Pendant deux semaines, douze bronzes de Claudel — dont le chef-d’œuvre ondoyant « La Vague » — cohabitent au milieu de plantes vertes avec trente-huit sculptures de Hoetger. Le public de la Belle Époque retient son souffle face à ce dialogue de titans qui cherchent tous deux à s’émanciper du même maître.

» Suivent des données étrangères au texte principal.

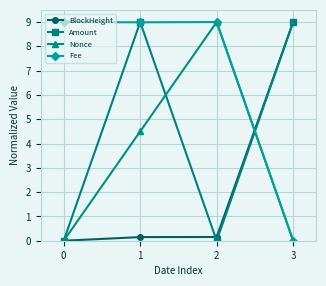

How many series are shown in this chart?

4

Ce que les visiteurs de 1905 ignorent, c’est qu’ils assistent à une bascule tragique de l’histoire de l’art. Cette exposition agit comme un miroir inversé : elle marque le point de départ fulgurant de la carrière internationale de Hoetger, et les toutes dernières lueurs créatives de Camille Claudel avant que le silence de l’asile ne se referme définitivement sur elle quelques années plus tard.
Cent vingt ans plus tard, le Musée Camille Claudel de Nogent-sur-Seine réussit le tour de force de reconstituer cet accrochage mythique. Une occasion unique de contempler ce moment suspendu où leurs trajectoires se s’est frôlées sous la même lumière, juste avant que l’histoire ne les sépare à jamais.